ZunaVision Elegantly Inserts Ads Anywhere

I’m not sure whether to heap praise on startup ZunaVision, or be terrified of it. The company, which just incorporated two days ago, has developed a technology that lets you insert and blend ads (almost) seamlessly onto the surface of objects within a video and could be a marketer’s dream. But it also means that even dogs riding skateboards could soon be covered in logos.

Developed by two Stanford graduate students, Ashutosh Saxena and Siddharth Batra, along with Assistant Professor Andrew Ng, ZunaVision’s technology allows users to embed images within a video. Batra calls it “post post production.” But unlike clunky overlay ads, the software knows where these placements are within the video and will adjust for things like foreground and background, lighting conditions and motion. The embedded video provides an good demonstration of the technology.

For instance, you could put a logo on the wall of a building and the software will automatically adjust the tone of the image to match the lighting conditions around it (i.e. whether it’s in the shade or direct light), as well as allow people in the foreground to walk in front of the image. If the camera moves, the image stays on with the wall in the same space and will maintain the proper perspective.

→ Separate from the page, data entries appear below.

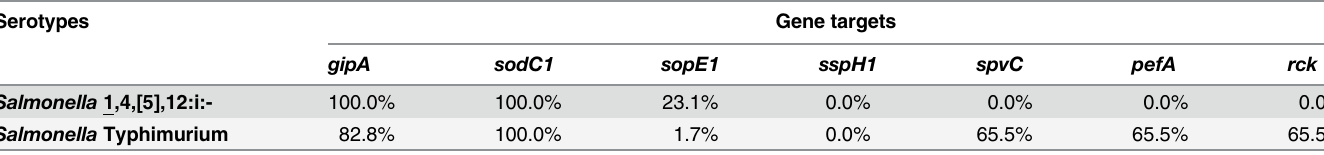
Table 3. Prevalence (%) of the virulence genes by serotype. Serotypes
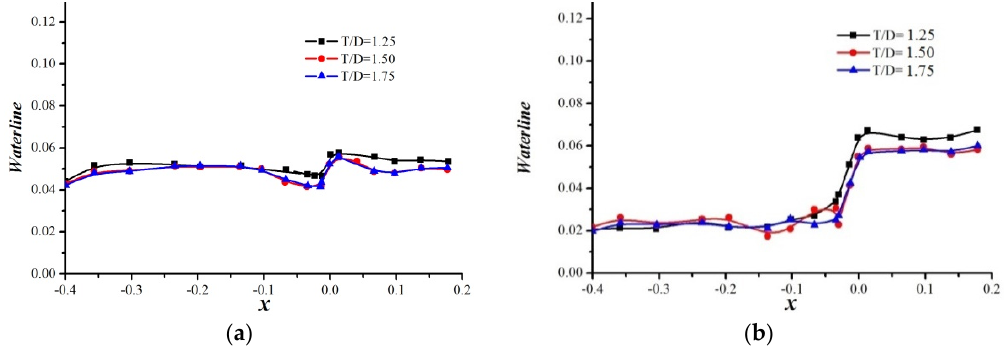
Figure 9. The water level along the central axis ( y = 0). ( a ) G/D = 8.0, ( b ) G/D = 1.0.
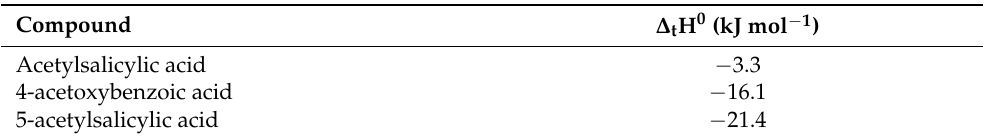
Table 6. Derived enthalpies of transfer of acetylsalicylic acid, 4-acetoxybenzoic acid and 5- acetylsalicylic acid from water to DMF at 298.15 K.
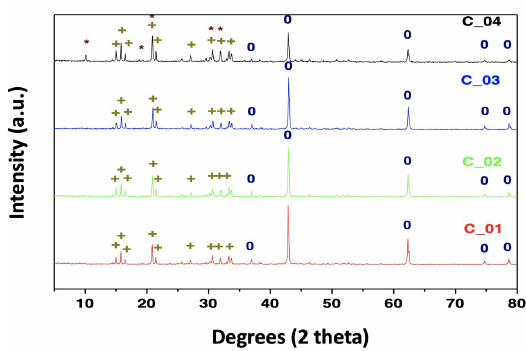
Figure 2. X-ray diffractograms of CBPC compositions prepared from MgO powders calcined at 1100 °C / 2 h, with different MgO/NH ratio, in mass. (Phases: + struvite; * dittmarite; o MgO).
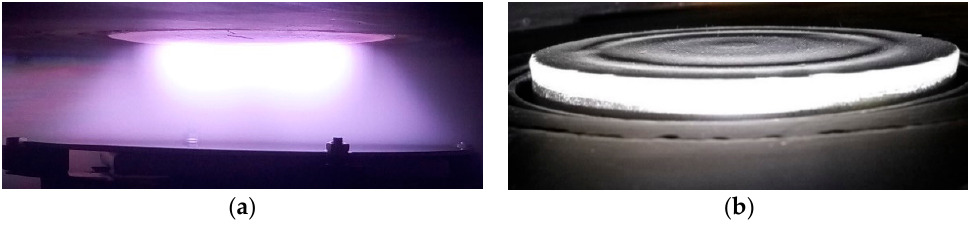
Figure 6. An RF magnetron discharge and a substrate holder ( a ), zone of HA target erosion after multiple deposition runs ( b ).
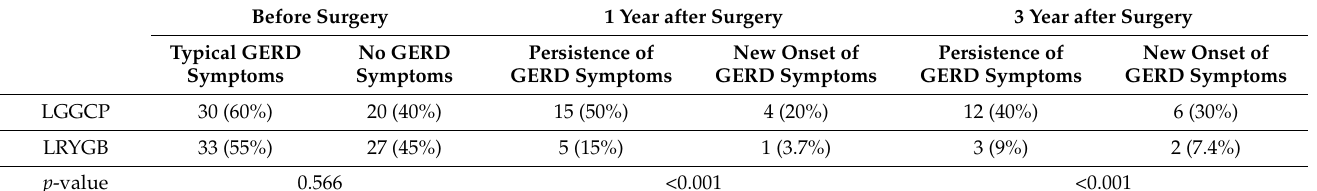
Table 5. GERD before and after surgery.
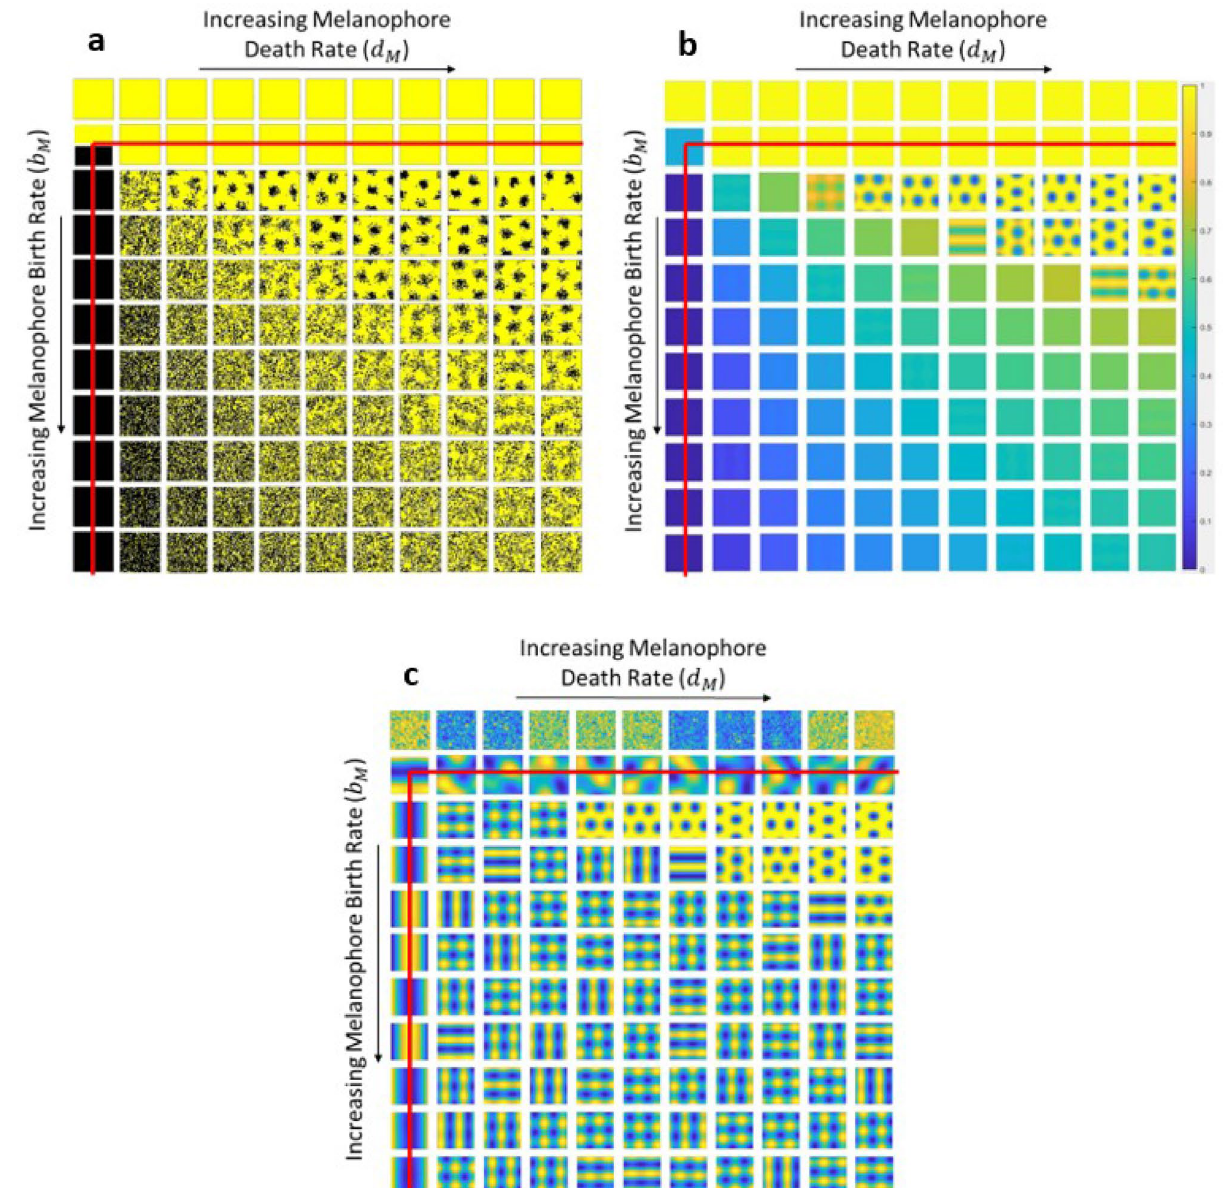
Figure 3. Numerical simulations of the Survival model on a two-dimensional 50 × 50 lattice with periodic boundary conditions. In all figures, b M and d M were varied from 0 to 10 (top to bottom and left to right, respectively). The following parameters were held constant: h = 15 , b X = s = 1 , d X = d MX = 0 . The red lines indicate the area where Turing patterns are predicted by the LSA. ( a ) Stochastic Monte Carlo simulations. Each simulation began on a uniform initial condition corresponding to an empty lattice. Yellow, black, and white lattice sites represent xanthophores, melanophores, and empty sites respectively. ( b ) and ( c ) Numerical integration of the two dimensional mean field equations describing the Survival model. Each simulation started from random initial conditions and ran for 1000 time steps. ( b ) shows the normalized concentration of xanthophores ( (cid:31) X i , j (cid:30) ) scaled absolutely between zero and one. ( c ) shows the same simulations scaled relative to each simulation’s maximum and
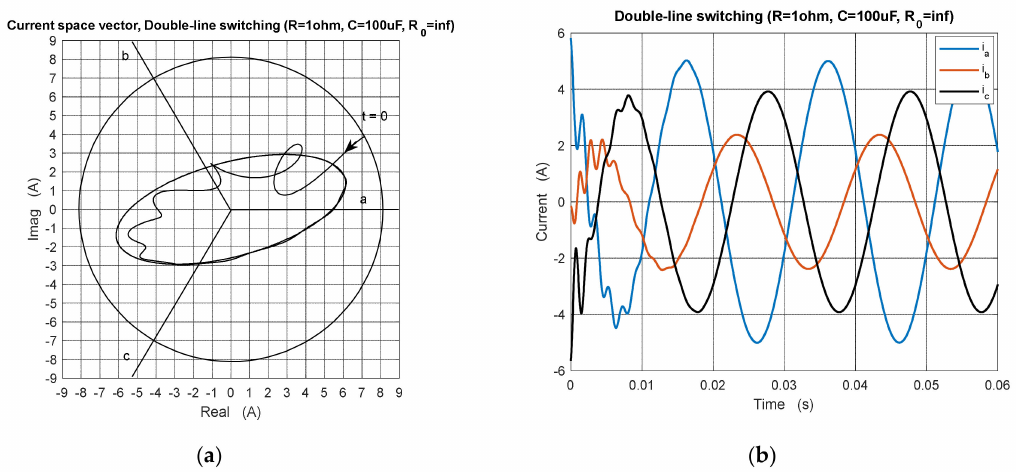
Figure 16. Double-line switching. Time-behavior of the current space vector ( a ) and the related phase currents ( b ) for the three-phase circuit in Figure 10 where S operates double-line switching of phases b and c with an impedance Z consisting of the series connection of a capacitor C = 100 µ F and a resistor R = 1 Ω . The single-phase circuit is open since R 0 → ∞ .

And it’s not just still images and logos. The software can also insert video ads on surfaces within the video. Ad insertions can also be clickable to link back to an advertiser’s site, and are dynamic, so different ads can be served to different audiences playing the same video. This means anyone can incorporate product placements into their videos in a way that isn’t obtrusive.

Suddenly, the KeyStream technology, which identifies dead spaces in videos on the fly and inserts ads there, seems clunky, and standard overlays that cover up the bottom third of a video become almost barbaric.

But the technology can be used for other purposes besides ad insertions. You could insert different artwork into videos of your home to see how different paintings or prints would look. Or if you’re shooting a film you could have a dummy newscast playing in the background.

One issue that could potentially arise is people inserting ads on recognizable buildings or spaces. The owners of the TransAmerica tower might get in a snit if people are slapping Coke ads on the side of its building.

That’s one for the lawyers to figure out, and ZunaVision could soon have a legal team on the payroll. The company is out pitching VCs to raise its first round of funding. The company is already talking with some YouTube Partners (not YouTube itself) to incorporate the technology into their videos, and it plans to make money by licensing its technology to ad networks or creating its own ad network.